Raw data Block Start

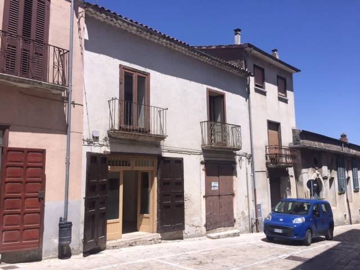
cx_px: 180
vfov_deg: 48.2
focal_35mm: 29
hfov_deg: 61.7
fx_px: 302
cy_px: 135
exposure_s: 1/2198
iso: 32
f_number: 2.2
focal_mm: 4.15
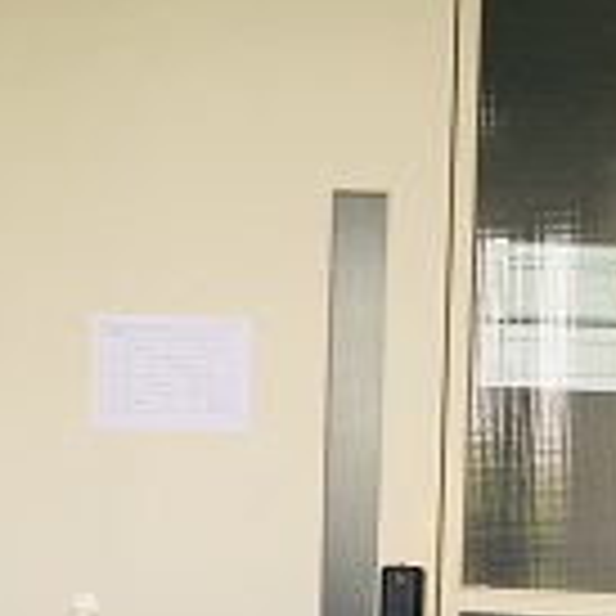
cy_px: 706
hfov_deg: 15.3
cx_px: 620
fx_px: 2255
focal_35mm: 112
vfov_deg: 15.1
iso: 25
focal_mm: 4.15
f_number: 2.2
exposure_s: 1/50
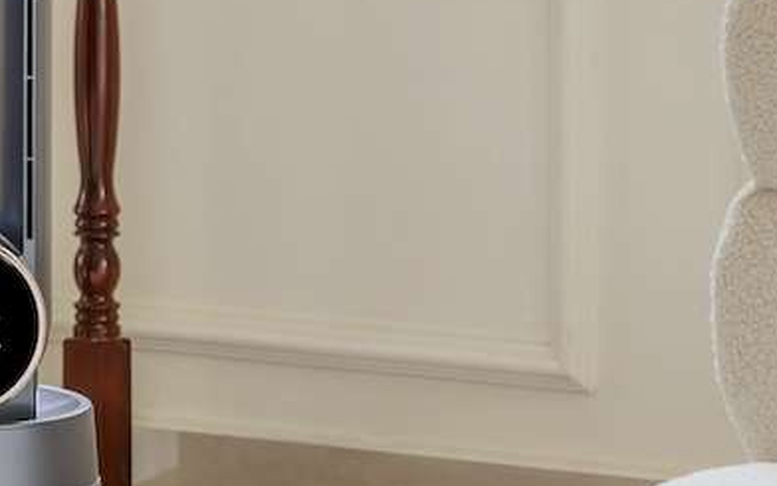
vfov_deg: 5.3
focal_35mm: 246
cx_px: 34
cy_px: 103
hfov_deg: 8.5
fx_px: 5209
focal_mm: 70
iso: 100
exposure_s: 1/30
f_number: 8
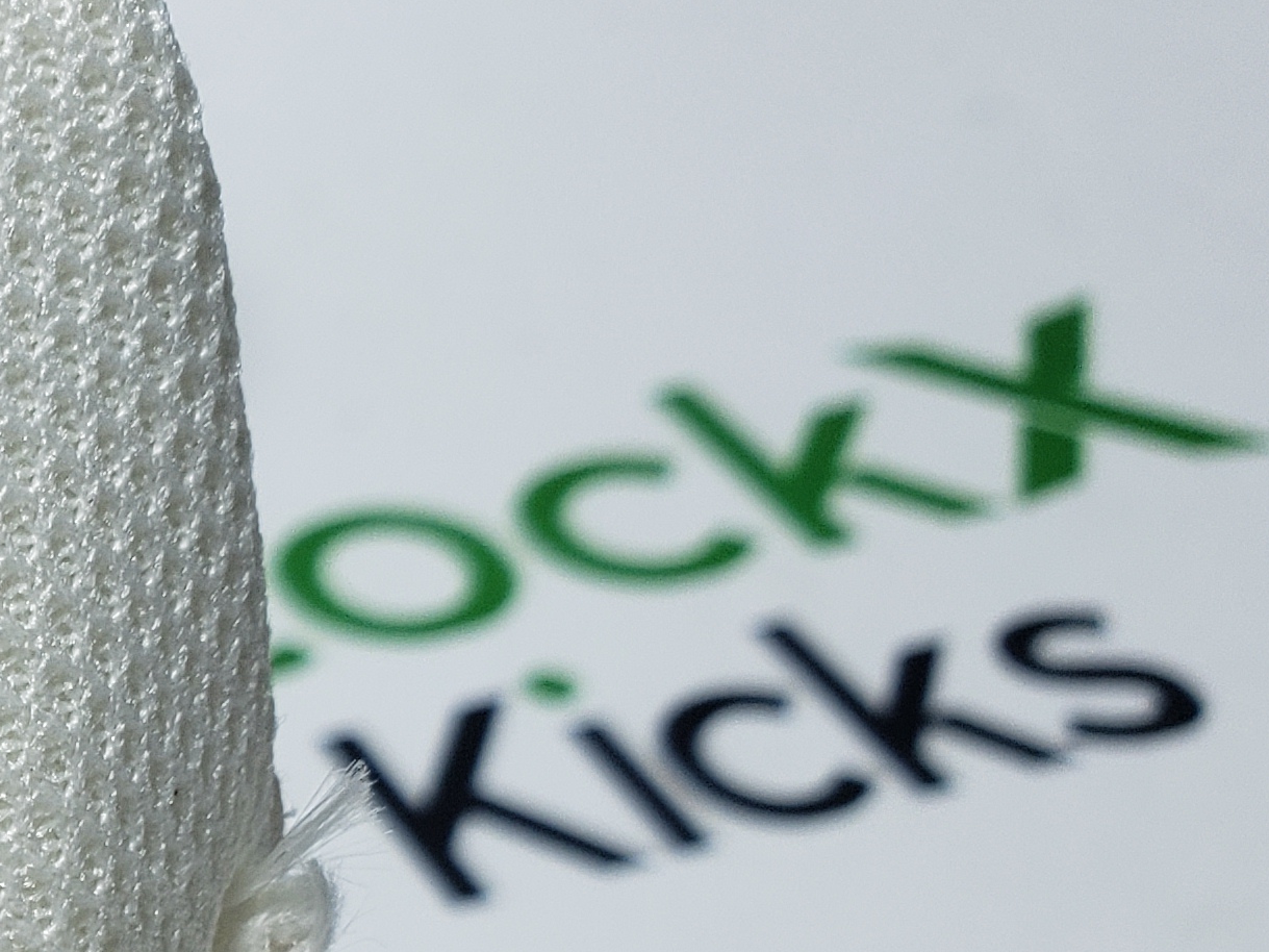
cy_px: 1235
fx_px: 3152
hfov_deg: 19.3
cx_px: -733
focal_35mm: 86
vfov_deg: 16.3
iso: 50
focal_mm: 4.3
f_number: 2.4
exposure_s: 1/154
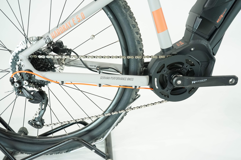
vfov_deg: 38.9
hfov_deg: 55.8
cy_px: 80
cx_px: 120
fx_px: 228
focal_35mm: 34
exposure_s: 1/200
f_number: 5.6
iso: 2500
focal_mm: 34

Raw data Block End

# Directions
With images omitted, output the data exactly as given.

# Answer to the problem
cx_px: 180
vfov_deg: 48.2
focal_35mm: 29
hfov_deg: 61.7
fx_px: 302
cy_px: 135
exposure_s: 1/2198
iso: 32
f_number: 2.2
focal_mm: 4.15
cy_px: 706
hfov_deg: 15.3
cx_px: 620
fx_px: 2255
focal_35mm: 112
vfov_deg: 15.1
iso: 25
focal_mm: 4.15
f_number: 2.2
exposure_s: 1/50
vfov_deg: 5.3
focal_35mm: 246
cx_px: 34
cy_px: 103
hfov_deg: 8.5
fx_px: 5209
focal_mm: 70
iso: 100
exposure_s: 1/30
f_number: 8
cy_px: 1235
fx_px: 3152
hfov_deg: 19.3
cx_px: -733
focal_35mm: 86
vfov_deg: 16.3
iso: 50
focal_mm: 4.3
f_number: 2.4
exposure_s: 1/154
vfov_deg: 38.9
hfov_deg: 55.8
cy_px: 80
cx_px: 120
fx_px: 228
focal_35mm: 34
exposure_s: 1/200
f_number: 5.6
iso: 2500
focal_mm: 34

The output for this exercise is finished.